A Dunkerque et Coudekerque, des paires de 50 c furent surchargées par les soins
des autorités d’occupation. D’autres furent utilisées dans des camps de
concentration français… Les
responsables qui, huit ans plutôt, avaient décidé de l’émission de ces
timbres, ne s’attendaient certes pas à pareille disgrâce…
Le 28 juin, chute du cabinet Blum, remplacé aussitôt par le cabinet Chautemps. Le Front tient toujours, pourtant ce n’est déjà plus la même chose.
Le 12 juillet, augmentation des tarifs postaux pour l’intérieur. La lettre passe de 50 à 65 c et la carte postale de 40 à 55 C ; la carte de moins de cinq mots passe à 30 c
Le
1er août, c’est au tour des tarifs postaux pour l’étranger de connaître
la hausse…
Le
25 novembre, l’Exposition ferme ses portes. Malgré des débuts difficiles,
malgré de nouvelles grèves qui ont perturbé son déroulement, le public ne
lui aura pas fait défaut. Un succès qui coûte cher au contribuable. Il est
vrai qu’une part du déficit a servi à embellir durablement Paris. «Comme
le Front Populaire », écrit
Gilbert Guilleminault, « l’Expo
est à la fois mort-née et grosse du mot ‘avenir’». N’est-ce pas le
lot de toutes les utopies ?
Et
le lot de l’espéranto ?
Aspects philatéliques
Tournée
la page d’histoire, il reste, un peu plus de 60 ans après, le document, le
collectionneur, et le souci de classification qui fait courir ce dernier.
La
flamme « PARIS INVITAS VIN… » provient d’une machine à
affranchir de type Frankers. Apparues en France en 1931, ces machines n’ont opéré
que dans quelques bureaux parisiens ainsi qu’à Lourdes et à Lille. Les dernières
utilisées furent mises hors service en 1948.
Une
empreinte Frankers a un aspect visuel assez proche d’une empreinte Fliers,
plus répandue, mais le cercle et les éléments du dateur sont nettement plus
petits. A titre de comparaison, nous montrons un exemple d’empreinte Fliers
provenant du bureau de la rue Singer à Paris XVI.
* * * * * * *
À faire:
- a) Substituez "philatéliste" à "collectionneur" dans le passage du texte fourni qui va de "Aspects philatéliques" jusqu'à "courir ce dernier.", puis réécrivez ce passage.
- b) Reprenez la rédaction du texte fourni là où il s'interrompt.

Données:
* * * * * * *
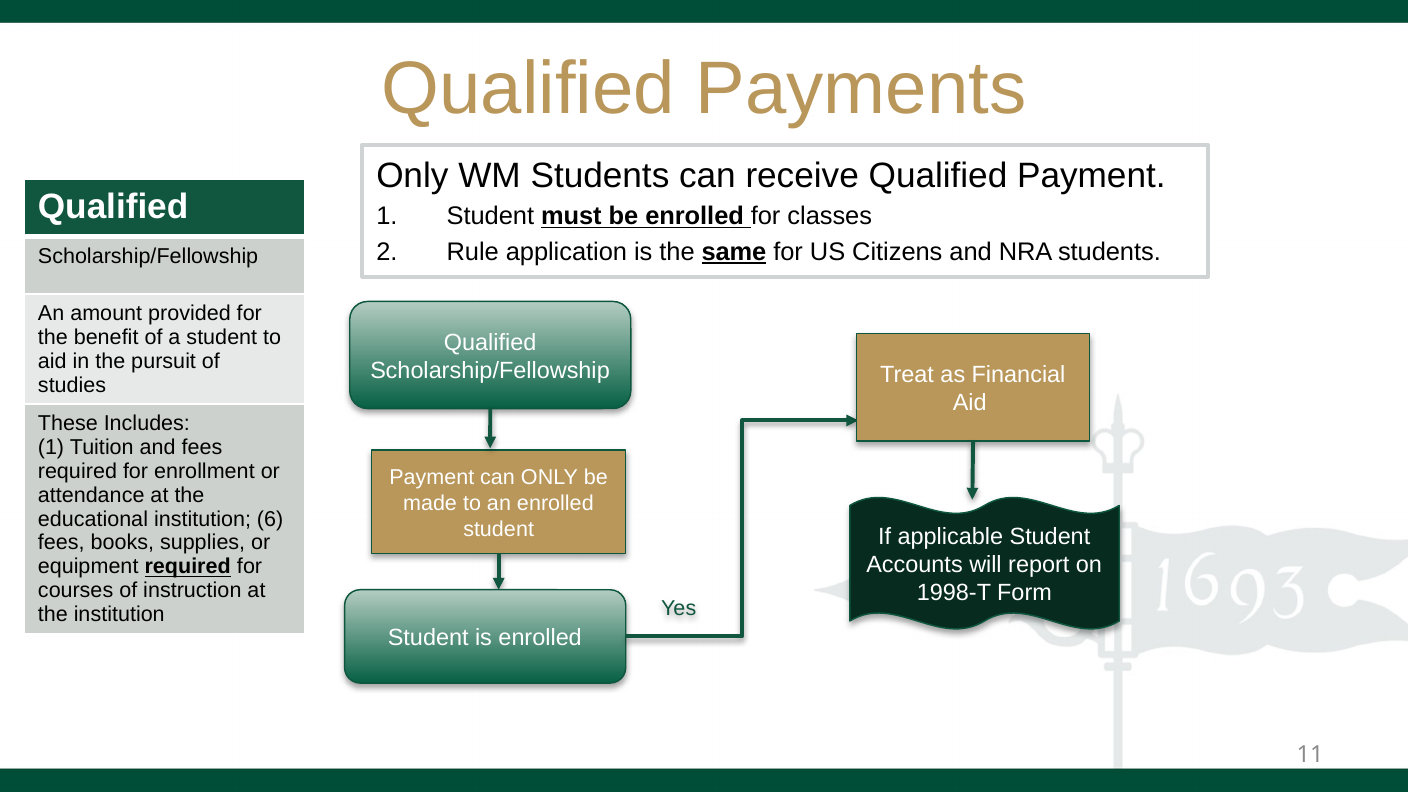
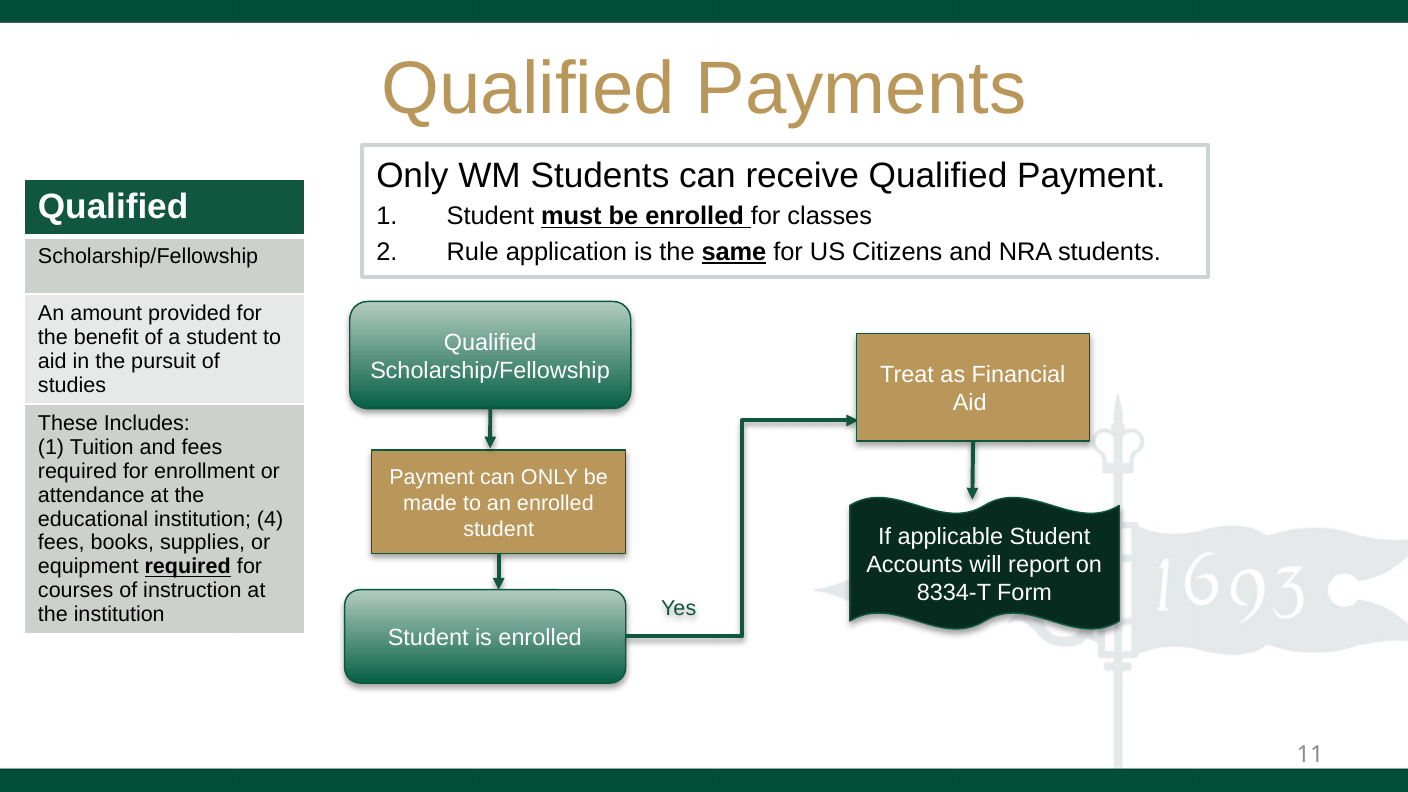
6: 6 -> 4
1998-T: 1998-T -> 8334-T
* * * * * * *
Réponses par tâche:
- a)
Aspects philatéliques
Tournée
la page d’histoire, il reste, un peu plus de 60 ans après, le document, le
philatéliste, et le souci de classification qui fait courir ce dernier.

- b)
Sur
les machines Frankers, le double cercle primitif fut remplacé, début 1936, par
un simple cercle. La flamme est toujours à droite.
On
relève, paraît-il, nombre de variétés, dues à des erreurs de montage :
couronne à l’envers, dateur partiellement ou entièrement à l’envers. Nous
n’avons pas rencontré d’anomalies de ce genre, si ce n’est une brisure du
cadre.
Le
timbre le plus couramment utilisé est, nous l’avons dit, le 50 c rouge au
type « Paix », correspondant au tarif de la lettre simple pour
l’intérieur. Diverses nuances se rencontrent, allant du rouge clair ou rose
à une teinte plus soutenue. Ces variations, qui n’ont guère d’incidence
sur les prix des pièces, posent néanmoins au collectionneur la question du
choix. Les timbres en tons clairs permettent une meilleure lisibilité de la
flamme. Mais les exemplaires foncés ont souvent plus d’allure - et, si l’on
ose dire, une coloration plus « Front Popu »…-
Il ne faut pas négliger, bien sûr, les autres tarifs : cartes
postales, imprimés, lettre pour l’étranger, etc., ainsi que les emplois de
timbres spéciaux. A rechercher particulièrement les timbres de propagande pour
l’Exposition et ceux qui, hasard des dates ou dessein politique, nous
paraissent aujourd’hui très évocateurs de l’actualité (Centenaire de la
Marseillaise, Jaurès, aide aux réfugiés…)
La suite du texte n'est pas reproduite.